* **TASK DIRECTIONS**
Beginning with the first entry, restate the data word for word and leave out the images.

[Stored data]
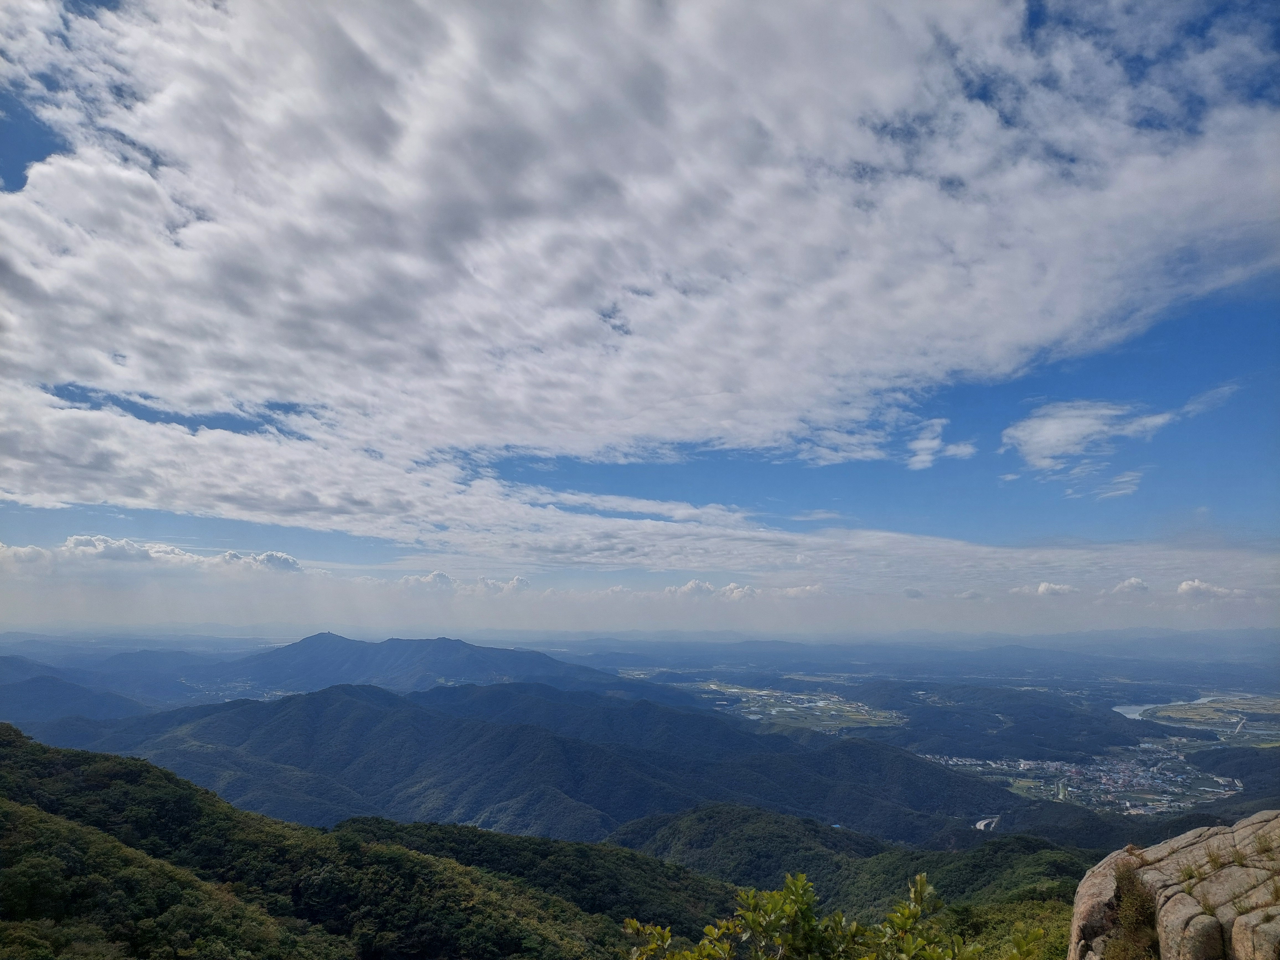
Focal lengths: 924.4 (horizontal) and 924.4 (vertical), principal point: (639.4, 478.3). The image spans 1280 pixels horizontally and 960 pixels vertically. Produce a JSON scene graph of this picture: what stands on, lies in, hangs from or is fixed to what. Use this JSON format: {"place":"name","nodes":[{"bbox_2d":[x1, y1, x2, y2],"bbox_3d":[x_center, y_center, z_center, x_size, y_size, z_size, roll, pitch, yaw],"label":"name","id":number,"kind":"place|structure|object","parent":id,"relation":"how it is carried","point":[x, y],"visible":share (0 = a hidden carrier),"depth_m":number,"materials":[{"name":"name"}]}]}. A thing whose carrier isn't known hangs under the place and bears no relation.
{"place":"outdoors","nodes":[
{"label":"outdoors","id":0,"kind":"place"},
{"bbox_2d":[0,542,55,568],"label":"cloud","id":1,"kind":"structure","parent":0,"point":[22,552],"materials":[{"name":"white"}]},
{"bbox_2d":[0,659,157,725],"label":"hill","id":2,"kind":"structure","parent":0,"point":[46,700],"materials":[{"name":"blue"}]},
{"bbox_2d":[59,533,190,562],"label":"cloud","id":3,"kind":"structure","parent":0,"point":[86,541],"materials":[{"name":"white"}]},
{"bbox_2d":[0,533,307,573],"label":"cloud","id":4,"kind":"structure","parent":0,"point":[290,563],"materials":[{"name":"white"}]},
{"bbox_2d":[0,725,664,959],"label":"forested hill","id":5,"kind":"structure","parent":0,"point":[4,800],"materials":[{"name":"green plant"}]},
{"bbox_2d":[195,633,630,696],"label":"mountain","id":6,"kind":"structure","parent":0,"point":[457,649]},
{"bbox_2d":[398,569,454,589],"label":"cloud","id":7,"kind":"structure","parent":0,"point":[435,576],"materials":[{"name":"white"}]},
{"bbox_2d":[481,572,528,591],"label":"cloud","id":8,"kind":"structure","parent":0,"point":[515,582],"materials":[{"name":"white"}]},
{"bbox_2d":[42,678,1017,848],"label":"mountain","id":9,"kind":"structure","parent":0,"point":[353,703],"materials":[{"name":"blue"}]},
{"bbox_2d":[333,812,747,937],"label":"forested hill","id":10,"kind":"structure","parent":0,"point":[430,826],"materials":[{"name":"green plant"}]},
{"bbox_2d":[0,0,1279,644],"label":"sky","id":11,"kind":"structure","parent":0,"point":[22,154],"materials":[{"name":"blue"}]},
{"bbox_2d":[0,0,1279,529],"label":"cloud","id":12,"kind":"structure","parent":0,"point":[91,168],"materials":[{"name":"white"}]},
{"bbox_2d":[665,579,757,597],"label":"cloud","id":13,"kind":"structure","parent":0,"point":[693,587],"materials":[{"name":"white"}]},
{"bbox_2d":[671,679,907,732],"label":"valley","id":14,"kind":"structure","parent":0,"point":[764,692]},
{"bbox_2d":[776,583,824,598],"label":"cloud","id":15,"kind":"structure","parent":0,"point":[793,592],"materials":[{"name":"white"}]},
{"bbox_2d":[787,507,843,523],"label":"cloud","id":16,"kind":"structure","parent":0,"point":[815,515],"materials":[{"name":"white"}]},
{"bbox_2d":[604,803,1102,918],"label":"hill","id":17,"kind":"structure","parent":0,"point":[708,816],"materials":[{"name":"green plant"}]},
{"bbox_2d":[904,417,975,468],"label":"cloud","id":18,"kind":"structure","parent":0,"point":[926,444],"materials":[{"name":"white"}]},
{"bbox_2d":[974,814,1001,831],"label":"road","id":19,"kind":"structure","parent":0,"point":[981,824],"materials":[{"name":"white"}]},
{"bbox_2d":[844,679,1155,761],"label":"hill","id":20,"kind":"structure","parent":0,"point":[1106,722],"materials":[{"name":"blue"}]},
{"bbox_2d":[1035,581,1076,596],"label":"cloud","id":21,"kind":"structure","parent":0,"point":[1045,587],"materials":[{"name":"white"}]},
{"bbox_2d":[1000,393,1214,493],"label":"cloud","id":22,"kind":"structure","parent":0,"point":[1037,434],"materials":[{"name":"white"}]},
{"bbox_2d":[1113,576,1149,593],"label":"cloud","id":23,"kind":"structure","parent":0,"point":[1135,582],"materials":[{"name":"white"}]},
{"bbox_2d":[1114,693,1228,719],"label":"river","id":24,"kind":"structure","parent":0,"point":[1135,714],"materials":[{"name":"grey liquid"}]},
{"bbox_2d":[1175,578,1240,598],"label":"cloud","id":25,"kind":"structure","parent":0,"point":[1183,587],"materials":[{"name":"white"}]},
{"bbox_2d":[1138,693,1279,740],"label":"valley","id":26,"kind":"structure","parent":0,"point":[1209,716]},
{"bbox_2d":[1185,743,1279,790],"label":"hill","id":27,"kind":"structure","parent":0,"point":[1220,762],"materials":[{"name":"green plant"}]},
{"label":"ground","id":28,"kind":"structure","parent":0},
{"bbox_2d":[619,867,1010,959],"bbox_3d":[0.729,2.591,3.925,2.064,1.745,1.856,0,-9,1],"label":"shrub","id":29,"kind":"object","parent":28,"relation":"on","point":[769,904],"visible":0.98,"depth_m":4.05,"materials":[{"name":"green plant"}]},
{"bbox_2d":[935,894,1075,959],"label":"shrub","id":30,"kind":"object","parent":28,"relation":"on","point":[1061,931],"visible":0.63,"depth_m":16.99,"materials":[{"name":"green plant"}]},
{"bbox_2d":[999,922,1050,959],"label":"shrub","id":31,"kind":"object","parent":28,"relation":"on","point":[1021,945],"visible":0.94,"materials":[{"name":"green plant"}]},
{"bbox_2d":[921,748,1242,815],"label":"town","id":32,"kind":"object","parent":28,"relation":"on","point":[1117,767],"visible":0.72},
{"bbox_2d":[1065,811,1279,959],"bbox_3d":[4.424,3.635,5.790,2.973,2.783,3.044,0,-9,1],"label":"rock outcrop","id":33,"kind":"object","parent":28,"relation":"on","point":[1109,888],"visible":0.82,"depth_m":6.01,"materials":[{"name":"stone"}]},
{"bbox_2d":[1105,862,1162,959],"bbox_3d":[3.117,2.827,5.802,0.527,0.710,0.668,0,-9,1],"label":"shrub","id":34,"kind":"object","parent":33,"relation":"on","point":[1130,921],"visible":0.87,"depth_m":5.80,"materials":[{"name":"green plant"}]},
{"bbox_2d":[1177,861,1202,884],"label":"grass tuft","id":35,"kind":"object","parent":33,"relation":"on","point":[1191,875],"visible":0.62,"depth_m":6.27,"materials":[{"name":"green plant"}]},
{"bbox_2d":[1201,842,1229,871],"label":"grass tuft","id":36,"kind":"object","parent":33,"relation":"on","point":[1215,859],"visible":0.73,"depth_m":6.26,"materials":[{"name":"green plant"}]},
{"bbox_2d":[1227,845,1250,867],"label":"grass tuft","id":37,"kind":"object","parent":33,"relation":"on","point":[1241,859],"visible":0.71,"depth_m":6.51,"materials":[{"name":"green plant"}]},
{"bbox_2d":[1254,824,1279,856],"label":"grass tuft","id":38,"kind":"object","parent":33,"relation":"on","point":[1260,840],"visible":0.91,"depth_m":6.49,"materials":[{"name":"green plant"}]}
]}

* **RESULT OF THE TASK**
Focal lengths: 924.4 (horizontal) and 924.4 (vertical), principal point: (639.4, 478.3). The image spans 1280 pixels horizontally and 960 pixels vertically. Produce a JSON scene graph of this picture: what stands on, lies in, hangs from or is fixed to what. Use this JSON format: {"place":"name","nodes":[{"bbox_2d":[x1, y1, x2, y2],"bbox_3d":[x_center, y_center, z_center, x_size, y_size, z_size, roll, pitch, yaw],"label":"name","id":number,"kind":"place|structure|object","parent":id,"relation":"how it is carried","point":[x, y],"visible":share (0 = a hidden carrier),"depth_m":number,"materials":[{"name":"name"}]}]}. A thing whose carrier isn't known hangs under the place and bears no relation.
{"place":"outdoors","nodes":[
{"label":"outdoors","id":0,"kind":"place"},
{"bbox_2d":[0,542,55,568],"label":"cloud","id":1,"kind":"structure","parent":0,"point":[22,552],"materials":[{"name":"white"}]},
{"bbox_2d":[0,659,157,725],"label":"hill","id":2,"kind":"structure","parent":0,"point":[46,700],"materials":[{"name":"blue"}]},
{"bbox_2d":[59,533,190,562],"label":"cloud","id":3,"kind":"structure","parent":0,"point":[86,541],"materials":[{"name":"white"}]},
{"bbox_2d":[0,533,307,573],"label":"cloud","id":4,"kind":"structure","parent":0,"point":[290,563],"materials":[{"name":"white"}]},
{"bbox_2d":[0,725,664,959],"label":"forested hill","id":5,"kind":"structure","parent":0,"point":[4,800],"materials":[{"name":"green plant"}]},
{"bbox_2d":[195,633,630,696],"label":"mountain","id":6,"kind":"structure","parent":0,"point":[457,649]},
{"bbox_2d":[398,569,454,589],"label":"cloud","id":7,"kind":"structure","parent":0,"point":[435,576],"materials":[{"name":"white"}]},
{"bbox_2d":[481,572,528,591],"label":"cloud","id":8,"kind":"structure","parent":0,"point":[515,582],"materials":[{"name":"white"}]},
{"bbox_2d":[42,678,1017,848],"label":"mountain","id":9,"kind":"structure","parent":0,"point":[353,703],"materials":[{"name":"blue"}]},
{"bbox_2d":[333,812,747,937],"label":"forested hill","id":10,"kind":"structure","parent":0,"point":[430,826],"materials":[{"name":"green plant"}]},
{"bbox_2d":[0,0,1279,644],"label":"sky","id":11,"kind":"structure","parent":0,"point":[22,154],"materials":[{"name":"blue"}]},
{"bbox_2d":[0,0,1279,529],"label":"cloud","id":12,"kind":"structure","parent":0,"point":[91,168],"materials":[{"name":"white"}]},
{"bbox_2d":[665,579,757,597],"label":"cloud","id":13,"kind":"structure","parent":0,"point":[693,587],"materials":[{"name":"white"}]},
{"bbox_2d":[671,679,907,732],"label":"valley","id":14,"kind":"structure","parent":0,"point":[764,692]},
{"bbox_2d":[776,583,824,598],"label":"cloud","id":15,"kind":"structure","parent":0,"point":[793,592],"materials":[{"name":"white"}]},
{"bbox_2d":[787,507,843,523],"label":"cloud","id":16,"kind":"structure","parent":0,"point":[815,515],"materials":[{"name":"white"}]},
{"bbox_2d":[604,803,1102,918],"label":"hill","id":17,"kind":"structure","parent":0,"point":[708,816],"materials":[{"name":"green plant"}]},
{"bbox_2d":[904,417,975,468],"label":"cloud","id":18,"kind":"structure","parent":0,"point":[926,444],"materials":[{"name":"white"}]},
{"bbox_2d":[974,814,1001,831],"label":"road","id":19,"kind":"structure","parent":0,"point":[981,824],"materials":[{"name":"white"}]},
{"bbox_2d":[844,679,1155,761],"label":"hill","id":20,"kind":"structure","parent":0,"point":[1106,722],"materials":[{"name":"blue"}]},
{"bbox_2d":[1035,581,1076,596],"label":"cloud","id":21,"kind":"structure","parent":0,"point":[1045,587],"materials":[{"name":"white"}]},
{"bbox_2d":[1000,393,1214,493],"label":"cloud","id":22,"kind":"structure","parent":0,"point":[1037,434],"materials":[{"name":"white"}]},
{"bbox_2d":[1113,576,1149,593],"label":"cloud","id":23,"kind":"structure","parent":0,"point":[1135,582],"materials":[{"name":"white"}]},
{"bbox_2d":[1114,693,1228,719],"label":"river","id":24,"kind":"structure","parent":0,"point":[1135,714],"materials":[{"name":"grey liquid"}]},
{"bbox_2d":[1175,578,1240,598],"label":"cloud","id":25,"kind":"structure","parent":0,"point":[1183,587],"materials":[{"name":"white"}]},
{"bbox_2d":[1138,693,1279,740],"label":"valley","id":26,"kind":"structure","parent":0,"point":[1209,716]},
{"bbox_2d":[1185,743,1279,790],"label":"hill","id":27,"kind":"structure","parent":0,"point":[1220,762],"materials":[{"name":"green plant"}]},
{"label":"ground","id":28,"kind":"structure","parent":0},
{"bbox_2d":[619,867,1010,959],"bbox_3d":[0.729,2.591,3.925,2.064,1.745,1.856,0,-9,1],"label":"shrub","id":29,"kind":"object","parent":28,"relation":"on","point":[769,904],"visible":0.98,"depth_m":4.05,"materials":[{"name":"green plant"}]},
{"bbox_2d":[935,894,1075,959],"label":"shrub","id":30,"kind":"object","parent":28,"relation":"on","point":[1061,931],"visible":0.63,"depth_m":16.99,"materials":[{"name":"green plant"}]},
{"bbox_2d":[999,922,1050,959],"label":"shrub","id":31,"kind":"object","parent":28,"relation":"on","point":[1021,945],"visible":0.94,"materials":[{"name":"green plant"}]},
{"bbox_2d":[921,748,1242,815],"label":"town","id":32,"kind":"object","parent":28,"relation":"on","point":[1117,767],"visible":0.72},
{"bbox_2d":[1065,811,1279,959],"bbox_3d":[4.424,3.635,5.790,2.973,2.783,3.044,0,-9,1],"label":"rock outcrop","id":33,"kind":"object","parent":28,"relation":"on","point":[1109,888],"visible":0.82,"depth_m":6.01,"materials":[{"name":"stone"}]},
{"bbox_2d":[1105,862,1162,959],"bbox_3d":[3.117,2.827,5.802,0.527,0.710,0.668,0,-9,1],"label":"shrub","id":34,"kind":"object","parent":33,"relation":"on","point":[1130,921],"visible":0.87,"depth_m":5.80,"materials":[{"name":"green plant"}]},
{"bbox_2d":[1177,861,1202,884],"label":"grass tuft","id":35,"kind":"object","parent":33,"relation":"on","point":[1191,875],"visible":0.62,"depth_m":6.27,"materials":[{"name":"green plant"}]},
{"bbox_2d":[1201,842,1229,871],"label":"grass tuft","id":36,"kind":"object","parent":33,"relation":"on","point":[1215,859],"visible":0.73,"depth_m":6.26,"materials":[{"name":"green plant"}]},
{"bbox_2d":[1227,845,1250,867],"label":"grass tuft","id":37,"kind":"object","parent":33,"relation":"on","point":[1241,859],"visible":0.71,"depth_m":6.51,"materials":[{"name":"green plant"}]},
{"bbox_2d":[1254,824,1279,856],"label":"grass tuft","id":38,"kind":"object","parent":33,"relation":"on","point":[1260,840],"visible":0.91,"depth_m":6.49,"materials":[{"name":"green plant"}]}
]}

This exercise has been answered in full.